A federal lawsuit is accusing the University of Minnesota of trying to suppress the views of a conservative speaker, Ben Shapiro, who appeared on campus in February.

The lawsuit, which was filed Tuesday by Shapiro and two conservative groups, claims that the U barred him from speaking at a 1,000-seat venue on the Minneapolis campus and restricted him to a "remote" location half its size because it feared protesters would try to disrupt the event.

"No university official has the authority to suppress viewpoints simply because of how someone might respond to it," said Tyson Langhofer, an attorney with the Alliance Defending Freedom, which is representing Shapiro and the other plaintiffs. "Like all government officials, public university administrators have an obligation to respect free speech rights."

The university issued a brief statement Tuesday saying it was aware of the lawsuit and "will review it carefully to determine our next steps."
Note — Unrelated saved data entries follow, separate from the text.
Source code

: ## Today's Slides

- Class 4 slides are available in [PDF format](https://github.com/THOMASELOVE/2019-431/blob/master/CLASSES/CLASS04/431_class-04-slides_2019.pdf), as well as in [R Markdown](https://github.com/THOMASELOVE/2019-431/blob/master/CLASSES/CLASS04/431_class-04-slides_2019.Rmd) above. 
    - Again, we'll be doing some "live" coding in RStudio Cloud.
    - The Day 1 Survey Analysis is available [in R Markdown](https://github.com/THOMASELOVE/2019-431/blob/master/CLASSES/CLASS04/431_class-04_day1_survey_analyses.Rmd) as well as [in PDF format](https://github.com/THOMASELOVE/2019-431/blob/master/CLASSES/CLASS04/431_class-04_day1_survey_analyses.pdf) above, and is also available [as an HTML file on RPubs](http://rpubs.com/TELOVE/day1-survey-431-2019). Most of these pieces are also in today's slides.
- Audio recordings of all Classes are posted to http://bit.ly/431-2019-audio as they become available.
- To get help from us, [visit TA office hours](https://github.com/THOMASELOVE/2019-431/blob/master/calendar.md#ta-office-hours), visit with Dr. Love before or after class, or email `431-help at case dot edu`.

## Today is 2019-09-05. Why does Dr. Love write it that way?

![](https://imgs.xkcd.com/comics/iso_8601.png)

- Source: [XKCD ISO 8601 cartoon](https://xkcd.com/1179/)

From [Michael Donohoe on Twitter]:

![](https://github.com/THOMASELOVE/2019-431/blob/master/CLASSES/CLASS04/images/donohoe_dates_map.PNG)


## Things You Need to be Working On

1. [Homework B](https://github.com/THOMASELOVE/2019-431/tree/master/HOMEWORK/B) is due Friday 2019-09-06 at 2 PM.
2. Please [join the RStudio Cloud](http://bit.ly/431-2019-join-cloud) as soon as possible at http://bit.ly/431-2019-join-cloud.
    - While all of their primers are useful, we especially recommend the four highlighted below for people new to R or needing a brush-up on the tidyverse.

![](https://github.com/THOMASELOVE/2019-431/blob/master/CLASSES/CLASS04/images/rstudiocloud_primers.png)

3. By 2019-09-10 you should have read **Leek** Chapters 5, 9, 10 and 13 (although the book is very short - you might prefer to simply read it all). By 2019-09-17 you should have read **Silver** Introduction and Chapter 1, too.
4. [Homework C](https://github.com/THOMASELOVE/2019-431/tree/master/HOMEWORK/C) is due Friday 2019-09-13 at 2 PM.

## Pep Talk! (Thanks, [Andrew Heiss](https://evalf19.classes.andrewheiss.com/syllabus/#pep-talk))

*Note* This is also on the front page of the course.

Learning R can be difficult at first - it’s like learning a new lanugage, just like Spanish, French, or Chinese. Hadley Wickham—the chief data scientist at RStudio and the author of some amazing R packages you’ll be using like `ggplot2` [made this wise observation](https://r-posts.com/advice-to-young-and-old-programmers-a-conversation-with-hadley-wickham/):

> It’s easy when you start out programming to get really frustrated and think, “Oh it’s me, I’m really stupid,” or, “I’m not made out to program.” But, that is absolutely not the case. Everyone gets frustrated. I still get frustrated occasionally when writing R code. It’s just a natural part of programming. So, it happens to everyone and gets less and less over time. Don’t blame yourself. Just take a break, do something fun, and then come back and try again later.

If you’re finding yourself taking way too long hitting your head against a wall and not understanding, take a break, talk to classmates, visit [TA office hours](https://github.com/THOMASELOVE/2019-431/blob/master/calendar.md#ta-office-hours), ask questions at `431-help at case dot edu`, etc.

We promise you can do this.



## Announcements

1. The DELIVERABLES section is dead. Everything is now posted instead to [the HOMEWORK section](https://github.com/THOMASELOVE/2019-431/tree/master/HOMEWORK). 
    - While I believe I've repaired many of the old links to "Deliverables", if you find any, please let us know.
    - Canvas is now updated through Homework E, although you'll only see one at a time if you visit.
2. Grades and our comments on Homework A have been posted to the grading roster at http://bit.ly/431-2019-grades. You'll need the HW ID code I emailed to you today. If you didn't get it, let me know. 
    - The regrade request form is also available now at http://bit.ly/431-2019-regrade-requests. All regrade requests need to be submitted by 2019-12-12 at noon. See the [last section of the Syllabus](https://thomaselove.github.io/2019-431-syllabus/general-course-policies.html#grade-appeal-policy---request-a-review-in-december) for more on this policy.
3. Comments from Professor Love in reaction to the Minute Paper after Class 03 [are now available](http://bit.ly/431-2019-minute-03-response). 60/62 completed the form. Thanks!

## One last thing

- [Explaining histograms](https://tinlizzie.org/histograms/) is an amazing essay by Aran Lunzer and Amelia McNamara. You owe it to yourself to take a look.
In February, U officials said they ruled out the larger venue, Willey Hall, because of security concerns, and worked with the event's sponsors to find a site that was easier to safeguard. Shapiro, a conservative political commentator and author, has drawn protesters on college campuses throughout the country.

His speech at the U, which took place Feb. 25 at the St. Paul Student Center, drew several dozen protesters, and police blocked off nearby roads to control the crowd.

The lawsuit says that the U's actions prevented many students from attending the event, and blamed what it called a "Speech Suppression Policy" that allows administrators to "prohibit, chill, oppose and shut down speech with which they, or other students and faculty, disagree."

The lawsuit seeks unspecified damages. A U student group, Students for a Conservative Voice, and the Young America's Foundation, which sponsored his speaking tour, joined Shapiro in filing the lawsuit. President Eric Kaler and four other U officials are named as defendants.